## [INSTRUCTIONS FOR THE TASK]
Copy every one of the lines below word for word, but leave the pictures out.
..........
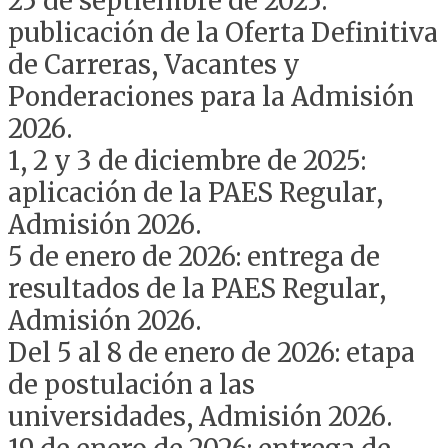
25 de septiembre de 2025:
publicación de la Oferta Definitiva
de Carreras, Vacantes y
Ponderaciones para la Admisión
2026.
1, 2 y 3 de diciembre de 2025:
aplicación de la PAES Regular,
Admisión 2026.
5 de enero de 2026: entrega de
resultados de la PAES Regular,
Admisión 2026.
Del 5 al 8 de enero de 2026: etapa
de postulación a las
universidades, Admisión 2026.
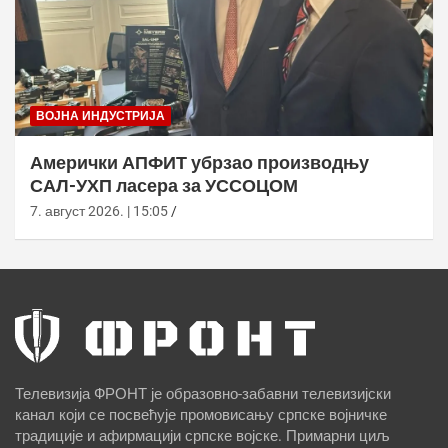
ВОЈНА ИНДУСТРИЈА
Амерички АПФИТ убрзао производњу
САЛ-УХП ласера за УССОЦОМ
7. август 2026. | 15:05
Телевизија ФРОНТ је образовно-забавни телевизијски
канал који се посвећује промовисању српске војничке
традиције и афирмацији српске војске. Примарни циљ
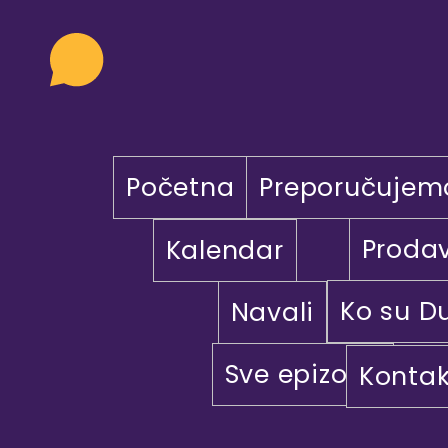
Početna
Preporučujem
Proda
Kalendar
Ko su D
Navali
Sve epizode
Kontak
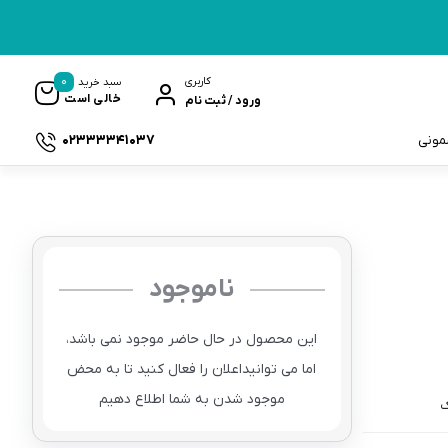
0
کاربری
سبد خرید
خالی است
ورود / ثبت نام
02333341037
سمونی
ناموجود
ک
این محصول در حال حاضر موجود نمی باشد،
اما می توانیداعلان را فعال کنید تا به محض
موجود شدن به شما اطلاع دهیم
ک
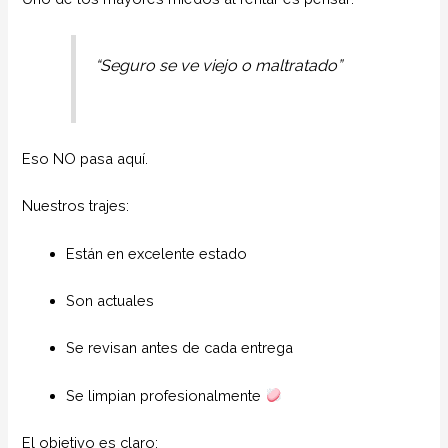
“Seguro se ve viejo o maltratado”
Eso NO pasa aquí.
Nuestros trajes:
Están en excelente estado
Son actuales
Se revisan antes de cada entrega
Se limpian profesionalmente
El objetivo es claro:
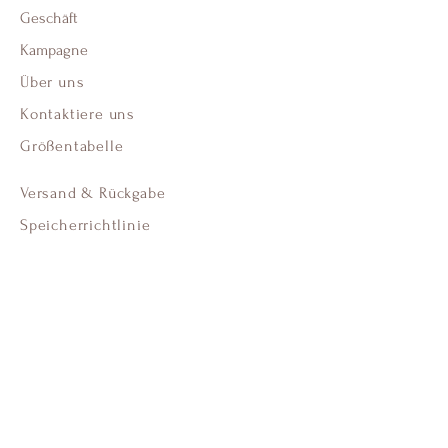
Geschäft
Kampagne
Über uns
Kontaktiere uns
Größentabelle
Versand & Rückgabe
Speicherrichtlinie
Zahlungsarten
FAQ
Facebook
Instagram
..........
## [ANSWER SPACE]
25 de septiembre de 2025:
publicación de la Oferta Definitiva
de Carreras, Vacantes y
Ponderaciones para la Admisión
2026.
1, 2 y 3 de diciembre de 2025:
aplicación de la PAES Regular,
Admisión 2026.
5 de enero de 2026: entrega de
resultados de la PAES Regular,
Admisión 2026.
Del 5 al 8 de enero de 2026: etapa
de postulación a las
universidades, Admisión 2026.
ВОЈНА ИНДУСТРИЈА
Амерички АПФИТ убрзао производњу
САЛ-УХП ласера за УССОЦОМ
7. август 2026. | 15:05
Телевизија ФРОНТ је образовно-забавни телевизијски
канал који се посвећује промовисању српске војничке
традиције и афирмацији српске војске. Примарни циљ
Početna
Preporučujem
Proda
Kalendar
Ko su D
Navali
Sve epizode
Kontak
0
کاربری
سبد خرید
خالی است
ورود / ثبت نام
02333341037
سمونی
ناموجود
ک
این محصول در حال حاضر موجود نمی باشد،
اما می توانیداعلان را فعال کنید تا به محض
موجود شدن به شما اطلاع دهیم
ک
“Seguro se ve viejo o maltratado”
Eso NO pasa aquí.
Nuestros trajes:
Están en excelente estado
Son actuales
Se revisan antes de cada entrega
Se limpian profesionalmente
El objetivo es claro:
Geschäft
Kampagne
Über uns
Kontaktiere uns
Größentabelle
Versand & Rückgabe
Speicherrichtlinie
Zahlungsarten
FAQ
Facebook
Instagram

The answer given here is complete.